- **Problem**
Retype the data below exactly; skip every image.

- **Source records**
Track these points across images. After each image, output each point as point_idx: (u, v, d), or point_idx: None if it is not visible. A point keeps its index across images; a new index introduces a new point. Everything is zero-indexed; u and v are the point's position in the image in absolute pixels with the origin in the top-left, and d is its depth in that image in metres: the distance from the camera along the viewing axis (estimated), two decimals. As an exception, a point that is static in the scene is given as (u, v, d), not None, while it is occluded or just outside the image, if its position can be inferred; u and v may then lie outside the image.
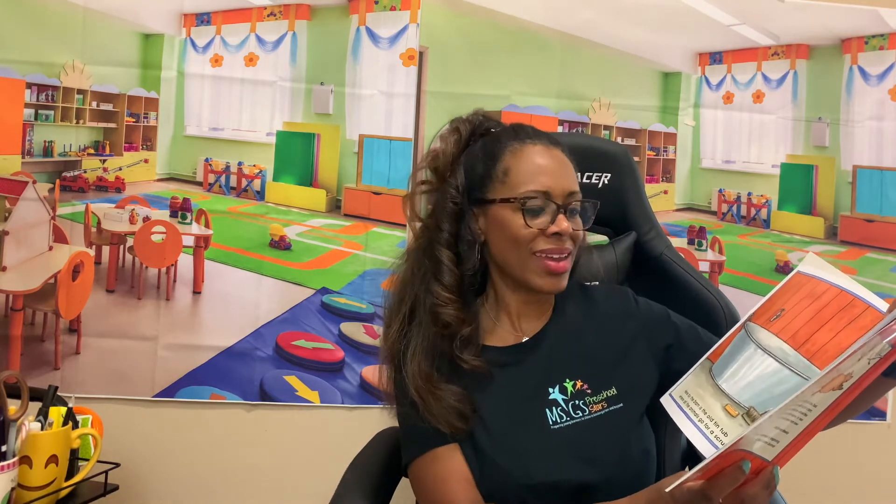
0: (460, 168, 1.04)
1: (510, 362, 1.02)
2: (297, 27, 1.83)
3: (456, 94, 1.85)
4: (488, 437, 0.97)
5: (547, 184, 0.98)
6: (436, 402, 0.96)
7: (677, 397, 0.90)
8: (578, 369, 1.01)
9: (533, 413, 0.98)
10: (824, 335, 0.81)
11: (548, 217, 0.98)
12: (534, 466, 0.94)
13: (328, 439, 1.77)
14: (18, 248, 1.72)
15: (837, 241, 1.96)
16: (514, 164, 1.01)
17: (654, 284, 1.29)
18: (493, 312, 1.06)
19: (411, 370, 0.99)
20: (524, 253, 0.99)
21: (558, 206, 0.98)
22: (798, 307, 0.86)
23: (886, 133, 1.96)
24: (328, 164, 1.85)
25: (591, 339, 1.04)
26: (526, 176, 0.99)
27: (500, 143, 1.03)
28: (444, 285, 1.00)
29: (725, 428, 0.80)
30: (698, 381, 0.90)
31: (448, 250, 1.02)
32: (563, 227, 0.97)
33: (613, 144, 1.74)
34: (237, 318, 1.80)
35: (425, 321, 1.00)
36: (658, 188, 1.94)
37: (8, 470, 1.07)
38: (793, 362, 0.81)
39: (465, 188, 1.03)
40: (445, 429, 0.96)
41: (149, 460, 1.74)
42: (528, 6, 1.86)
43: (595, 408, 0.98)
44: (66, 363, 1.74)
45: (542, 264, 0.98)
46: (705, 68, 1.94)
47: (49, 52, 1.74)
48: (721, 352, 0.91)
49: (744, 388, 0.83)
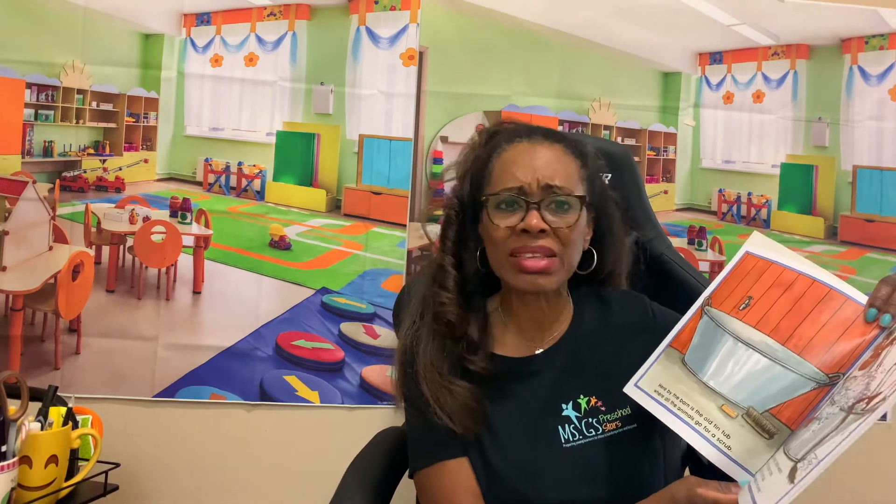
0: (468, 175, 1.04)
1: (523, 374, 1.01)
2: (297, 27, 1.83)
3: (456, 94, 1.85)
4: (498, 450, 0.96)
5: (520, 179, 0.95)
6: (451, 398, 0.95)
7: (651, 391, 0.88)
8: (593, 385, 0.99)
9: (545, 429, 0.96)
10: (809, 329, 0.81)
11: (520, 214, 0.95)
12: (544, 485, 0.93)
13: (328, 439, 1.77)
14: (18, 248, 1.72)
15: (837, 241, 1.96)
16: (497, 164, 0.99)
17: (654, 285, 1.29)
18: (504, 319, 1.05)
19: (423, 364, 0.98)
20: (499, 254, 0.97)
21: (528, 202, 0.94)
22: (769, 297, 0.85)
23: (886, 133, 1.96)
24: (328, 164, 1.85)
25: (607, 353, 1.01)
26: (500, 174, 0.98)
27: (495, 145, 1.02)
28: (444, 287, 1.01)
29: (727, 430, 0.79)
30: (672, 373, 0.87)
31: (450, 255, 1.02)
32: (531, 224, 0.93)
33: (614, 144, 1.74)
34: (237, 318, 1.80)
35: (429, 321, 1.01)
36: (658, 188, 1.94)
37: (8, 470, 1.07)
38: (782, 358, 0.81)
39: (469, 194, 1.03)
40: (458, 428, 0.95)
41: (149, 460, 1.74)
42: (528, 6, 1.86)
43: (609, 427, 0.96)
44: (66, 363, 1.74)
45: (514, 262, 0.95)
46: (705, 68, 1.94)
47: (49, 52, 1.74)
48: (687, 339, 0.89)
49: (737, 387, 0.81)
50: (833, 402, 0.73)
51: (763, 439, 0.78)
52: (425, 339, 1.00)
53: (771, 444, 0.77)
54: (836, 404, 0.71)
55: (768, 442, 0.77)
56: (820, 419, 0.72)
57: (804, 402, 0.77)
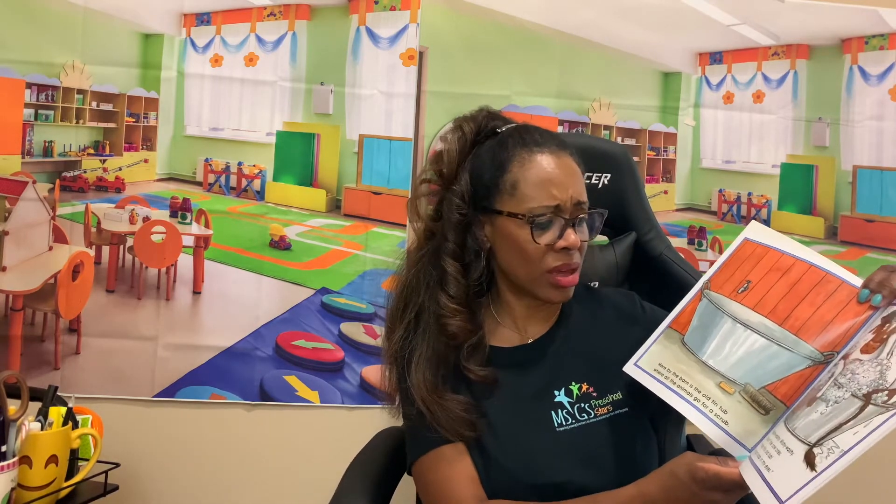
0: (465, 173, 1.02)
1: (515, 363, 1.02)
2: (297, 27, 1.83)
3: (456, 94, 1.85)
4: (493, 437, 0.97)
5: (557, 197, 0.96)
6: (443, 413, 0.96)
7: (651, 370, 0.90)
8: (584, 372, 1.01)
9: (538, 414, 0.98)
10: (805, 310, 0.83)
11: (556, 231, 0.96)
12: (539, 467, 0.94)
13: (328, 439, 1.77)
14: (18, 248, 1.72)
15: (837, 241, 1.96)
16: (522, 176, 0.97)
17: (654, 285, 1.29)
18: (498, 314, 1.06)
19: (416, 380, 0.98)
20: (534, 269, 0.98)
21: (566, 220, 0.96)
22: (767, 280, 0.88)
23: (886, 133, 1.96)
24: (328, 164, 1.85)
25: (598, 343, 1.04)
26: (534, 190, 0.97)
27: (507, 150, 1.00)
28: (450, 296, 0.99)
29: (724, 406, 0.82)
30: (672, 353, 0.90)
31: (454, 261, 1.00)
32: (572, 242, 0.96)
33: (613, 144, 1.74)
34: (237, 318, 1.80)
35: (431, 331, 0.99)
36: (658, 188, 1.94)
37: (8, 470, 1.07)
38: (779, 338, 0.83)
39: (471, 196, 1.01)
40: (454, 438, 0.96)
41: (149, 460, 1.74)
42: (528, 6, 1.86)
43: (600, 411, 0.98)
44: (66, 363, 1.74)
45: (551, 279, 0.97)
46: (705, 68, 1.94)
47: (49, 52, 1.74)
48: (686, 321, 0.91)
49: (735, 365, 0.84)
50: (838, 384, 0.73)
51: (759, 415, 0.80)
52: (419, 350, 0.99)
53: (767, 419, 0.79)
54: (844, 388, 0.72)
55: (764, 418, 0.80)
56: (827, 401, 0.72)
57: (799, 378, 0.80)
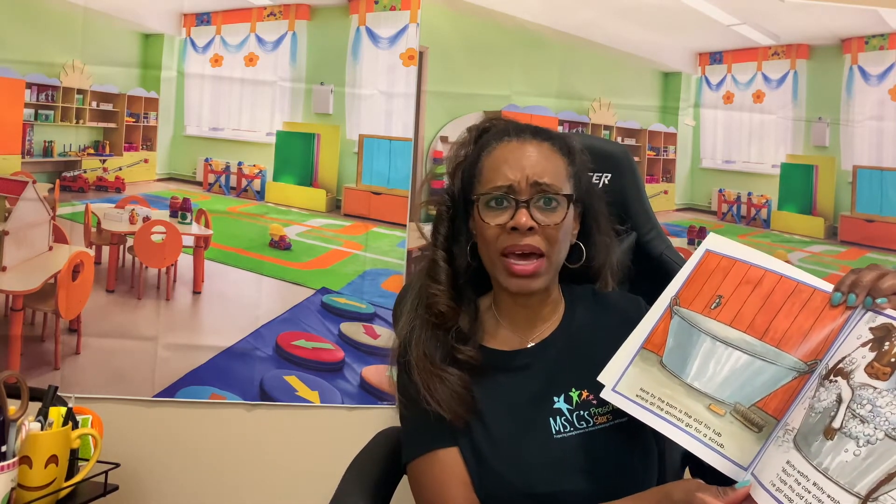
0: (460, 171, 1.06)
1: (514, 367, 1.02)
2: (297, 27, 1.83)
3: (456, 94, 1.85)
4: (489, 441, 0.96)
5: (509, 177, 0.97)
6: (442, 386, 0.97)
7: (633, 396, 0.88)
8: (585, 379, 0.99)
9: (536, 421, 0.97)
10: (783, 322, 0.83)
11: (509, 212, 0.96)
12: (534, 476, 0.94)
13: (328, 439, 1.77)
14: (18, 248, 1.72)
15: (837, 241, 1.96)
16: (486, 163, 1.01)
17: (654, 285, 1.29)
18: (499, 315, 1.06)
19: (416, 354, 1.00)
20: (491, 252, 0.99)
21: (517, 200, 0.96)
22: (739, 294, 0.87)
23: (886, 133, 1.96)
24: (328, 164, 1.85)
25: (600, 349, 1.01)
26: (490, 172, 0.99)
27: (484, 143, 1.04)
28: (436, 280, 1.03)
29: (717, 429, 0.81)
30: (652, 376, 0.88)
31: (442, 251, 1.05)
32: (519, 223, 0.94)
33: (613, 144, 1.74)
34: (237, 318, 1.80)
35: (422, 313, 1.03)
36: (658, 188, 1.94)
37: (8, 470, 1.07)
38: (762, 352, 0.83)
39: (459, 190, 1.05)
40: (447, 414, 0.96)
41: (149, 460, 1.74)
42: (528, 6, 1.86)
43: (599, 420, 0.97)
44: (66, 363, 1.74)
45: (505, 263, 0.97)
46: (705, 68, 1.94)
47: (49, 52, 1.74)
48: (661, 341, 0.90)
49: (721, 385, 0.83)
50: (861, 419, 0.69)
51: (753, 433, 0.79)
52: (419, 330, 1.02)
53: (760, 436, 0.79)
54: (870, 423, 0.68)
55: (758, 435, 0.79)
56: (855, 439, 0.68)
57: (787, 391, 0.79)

- **Written answer**
Track these points across images. After each image, output each point as point_idx: (u, v, d), or point_idx: None if it is not visible. A point keeps its index across images; a new index introduces a new point. Everything is zero-indexed; u and v are the point's position in the image in absolute pixels with the origin in the top-left, and d is its depth in that image in metres: the distance from the camera along the viewing axis (estimated), two decimals. As an exception, a point that is static in the scene is given as (u, v, d), not None, while it is occluded or just outside the image, if its position can be inferred; u and v may then lie outside the image.
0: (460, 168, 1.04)
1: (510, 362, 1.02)
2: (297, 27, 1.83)
3: (456, 94, 1.85)
4: (488, 437, 0.97)
5: (547, 184, 0.98)
6: (436, 402, 0.96)
7: (677, 397, 0.90)
8: (578, 369, 1.01)
9: (533, 413, 0.98)
10: (824, 335, 0.81)
11: (548, 217, 0.98)
12: (534, 466, 0.94)
13: (328, 439, 1.77)
14: (18, 248, 1.72)
15: (837, 241, 1.96)
16: (514, 164, 1.01)
17: (654, 284, 1.29)
18: (493, 312, 1.06)
19: (411, 370, 0.99)
20: (524, 253, 0.99)
21: (558, 206, 0.98)
22: (798, 307, 0.86)
23: (886, 133, 1.96)
24: (328, 164, 1.85)
25: (591, 339, 1.04)
26: (526, 176, 0.99)
27: (500, 143, 1.03)
28: (444, 285, 1.00)
29: (725, 428, 0.80)
30: (698, 381, 0.90)
31: (448, 250, 1.02)
32: (563, 227, 0.97)
33: (613, 144, 1.74)
34: (237, 318, 1.80)
35: (425, 321, 1.00)
36: (658, 188, 1.94)
37: (8, 470, 1.07)
38: (793, 362, 0.81)
39: (465, 188, 1.03)
40: (445, 429, 0.96)
41: (149, 460, 1.74)
42: (528, 6, 1.86)
43: (595, 408, 0.98)
44: (66, 363, 1.74)
45: (542, 264, 0.98)
46: (705, 68, 1.94)
47: (49, 52, 1.74)
48: (721, 352, 0.91)
49: (744, 388, 0.83)
0: (468, 175, 1.04)
1: (523, 374, 1.01)
2: (297, 27, 1.83)
3: (456, 94, 1.85)
4: (498, 450, 0.96)
5: (520, 179, 0.95)
6: (451, 398, 0.95)
7: (651, 391, 0.88)
8: (593, 385, 0.99)
9: (545, 429, 0.96)
10: (809, 329, 0.81)
11: (520, 214, 0.95)
12: (544, 485, 0.93)
13: (328, 439, 1.77)
14: (18, 248, 1.72)
15: (837, 241, 1.96)
16: (497, 164, 0.99)
17: (654, 285, 1.29)
18: (504, 319, 1.05)
19: (423, 364, 0.98)
20: (499, 254, 0.97)
21: (528, 202, 0.94)
22: (769, 297, 0.85)
23: (886, 133, 1.96)
24: (328, 164, 1.85)
25: (607, 353, 1.01)
26: (500, 174, 0.98)
27: (495, 145, 1.02)
28: (444, 287, 1.01)
29: (727, 430, 0.79)
30: (672, 373, 0.87)
31: (450, 255, 1.02)
32: (531, 224, 0.93)
33: (614, 144, 1.74)
34: (237, 318, 1.80)
35: (429, 321, 1.01)
36: (658, 188, 1.94)
37: (8, 470, 1.07)
38: (782, 358, 0.81)
39: (469, 194, 1.03)
40: (458, 428, 0.95)
41: (149, 460, 1.74)
42: (528, 6, 1.86)
43: (609, 427, 0.96)
44: (66, 363, 1.74)
45: (514, 262, 0.95)
46: (705, 68, 1.94)
47: (49, 52, 1.74)
48: (687, 339, 0.89)
49: (737, 387, 0.81)
50: (833, 402, 0.73)
51: (763, 439, 0.78)
52: (425, 339, 1.00)
53: (771, 444, 0.77)
54: (836, 404, 0.71)
55: (768, 442, 0.77)
56: (820, 419, 0.72)
57: (804, 402, 0.77)
0: (465, 173, 1.02)
1: (515, 363, 1.02)
2: (297, 27, 1.83)
3: (456, 94, 1.85)
4: (493, 437, 0.97)
5: (557, 197, 0.96)
6: (443, 413, 0.96)
7: (651, 370, 0.90)
8: (584, 372, 1.01)
9: (538, 414, 0.98)
10: (805, 310, 0.83)
11: (556, 231, 0.96)
12: (539, 467, 0.94)
13: (328, 439, 1.77)
14: (18, 248, 1.72)
15: (837, 241, 1.96)
16: (522, 176, 0.97)
17: (654, 285, 1.29)
18: (498, 314, 1.06)
19: (416, 380, 0.98)
20: (534, 269, 0.98)
21: (566, 220, 0.96)
22: (767, 280, 0.88)
23: (886, 133, 1.96)
24: (328, 164, 1.85)
25: (598, 343, 1.04)
26: (534, 190, 0.97)
27: (507, 150, 1.00)
28: (450, 296, 0.99)
29: (724, 406, 0.82)
30: (672, 353, 0.90)
31: (454, 261, 1.00)
32: (572, 242, 0.96)
33: (613, 144, 1.74)
34: (237, 318, 1.80)
35: (431, 331, 0.99)
36: (658, 188, 1.94)
37: (8, 470, 1.07)
38: (779, 338, 0.83)
39: (471, 196, 1.01)
40: (454, 438, 0.96)
41: (149, 460, 1.74)
42: (528, 6, 1.86)
43: (600, 411, 0.98)
44: (66, 363, 1.74)
45: (551, 279, 0.97)
46: (705, 68, 1.94)
47: (49, 52, 1.74)
48: (686, 321, 0.91)
49: (735, 365, 0.84)
50: (838, 384, 0.73)
51: (759, 415, 0.80)
52: (419, 350, 0.99)
53: (767, 419, 0.79)
54: (844, 388, 0.72)
55: (764, 418, 0.80)
56: (827, 401, 0.72)
57: (799, 378, 0.80)
0: (460, 171, 1.06)
1: (514, 367, 1.02)
2: (297, 27, 1.83)
3: (456, 94, 1.85)
4: (489, 441, 0.96)
5: (509, 177, 0.97)
6: (442, 386, 0.97)
7: (633, 396, 0.88)
8: (585, 379, 0.99)
9: (536, 421, 0.97)
10: (783, 322, 0.83)
11: (509, 212, 0.96)
12: (534, 476, 0.94)
13: (328, 439, 1.77)
14: (18, 248, 1.72)
15: (837, 241, 1.96)
16: (486, 163, 1.01)
17: (654, 285, 1.29)
18: (499, 315, 1.06)
19: (416, 354, 1.00)
20: (491, 252, 0.99)
21: (517, 200, 0.96)
22: (739, 294, 0.87)
23: (886, 133, 1.96)
24: (328, 164, 1.85)
25: (600, 349, 1.01)
26: (490, 172, 0.99)
27: (484, 143, 1.04)
28: (436, 280, 1.03)
29: (717, 429, 0.81)
30: (652, 376, 0.88)
31: (442, 251, 1.05)
32: (519, 223, 0.94)
33: (613, 144, 1.74)
34: (237, 318, 1.80)
35: (422, 313, 1.03)
36: (658, 188, 1.94)
37: (8, 470, 1.07)
38: (762, 352, 0.83)
39: (459, 190, 1.05)
40: (447, 414, 0.96)
41: (149, 460, 1.74)
42: (528, 6, 1.86)
43: (599, 420, 0.97)
44: (66, 363, 1.74)
45: (505, 263, 0.97)
46: (705, 68, 1.94)
47: (49, 52, 1.74)
48: (661, 341, 0.90)
49: (721, 385, 0.83)
50: (861, 419, 0.69)
51: (753, 433, 0.79)
52: (419, 330, 1.02)
53: (760, 436, 0.79)
54: (870, 423, 0.68)
55: (758, 435, 0.79)
56: (855, 439, 0.68)
57: (787, 391, 0.79)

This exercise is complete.